Народная мудрость гласит: «Скажи мне, кто твой друг, и я скажу тебе, кто ты». Вот друзья Галича: С.Михоэлс, А.Сахаров, А.Мень, П.Григоренко, В.Шаламов, Л.Копелев, Б.Чичибабин, М.Растропович, Ю.Домбровский, Ф.Вигдорова, В.Максимов, В.Некрасов. Большинству из них он посвятил стихи и песни. Его литературными кумирами были А.Ахматова, О.Мандельштам, М.Зощенко, Д.Хармс, Б.Пастернак. Чтобы лучше представить себе образ «железного» барда, интересно послушать рассказ одного из его знакомых:
«Близкая мне женщина после тяжёлой операции потеряла много крови, и, как сказал мне её врач, надежд на спасение было мало. Когда я навестил её, она попросила, чтобы я привёз ей магнитофон и записи песен Галича, которые она очень любила. Я рассказал об этой просьбе Александру Аркадьевичу. Он, не говоря ни слова, положил гитару в чехол, поехал в больницу сам и вместо магнитофона пел для этой женщины примерно час. После этого случилось чудо — она выжила. Так вот, когда я читал или слышал на собраниях о якобы «аморальном» Галиче, я всегда вспоминал этот его приезд в больницу».

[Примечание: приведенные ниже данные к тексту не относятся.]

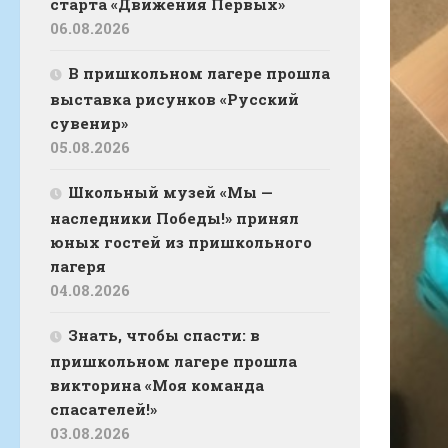
старта «Движения Первых»
06.08.2026
В пришкольном лагере прошла
выставка рисунков «Русский
сувенир»
05.08.2026
Школьный музей «Мы —
наследники Победы!» принял
юных гостей из пришкольного
лагеря
04.08.2026
Знать, чтобы спасти: в
пришкольном лагере прошла
викторина «Моя команда
спасателей!»
03.08.2026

О Галиче написано много. Вот некоторые из высказываний.
«Это был действительно народный певец, певец народного дела... он был больной страданиями родины, больной тем, что у нас происходит» (академик Д.Лихачёв).
«Песни Галича прежде всего глубоко гражданственны. Автор в любой форме — шуточной, сатирической, патетической — всегда борется против насилия, лицемерия и лжи. Песни эти правдивы — и потому нравственны» (писательница И.Грекова).
«Для нас Галич был никак не меньше Гомера. Каждая его песня — это Одиссея, путешествие по лабиринтам души советского человека» (правозащитник В.Буковский).
«Великим менестрелем» назвал Галича писатель Ю.Нагибин.
А вот что думали и писали о нём барды и поэты.
«Стихи Александра Галича оказались счастливее его самого: они легально вернулись на родину. Да будет благословенна память об этом удивительном поэте, изгнаннике и страдальце». (Б.Окуджава)
«Но как мы эти песни слушали, из уст в уста передавая! Как их боялись — вот какая вещь, — врали, хапужники, невежды! Спасибо, Александр Аркадьевич от нашей выжившей надежды!». (Б.Чичибабин )
В заключение хотелось бы привести высказывания русских общественных деятелей разных эпох.
«Горе стране, где все согласны» — декабрист Н.М.Муравьёв.
«Чтобы понять ложь коммунизма, надо понять его правду» — философ Н.А.Бердяев.
Галич был современным философом-декабристом, который всё видел, всё понимал и обо всём говорил с поразительной смелостью.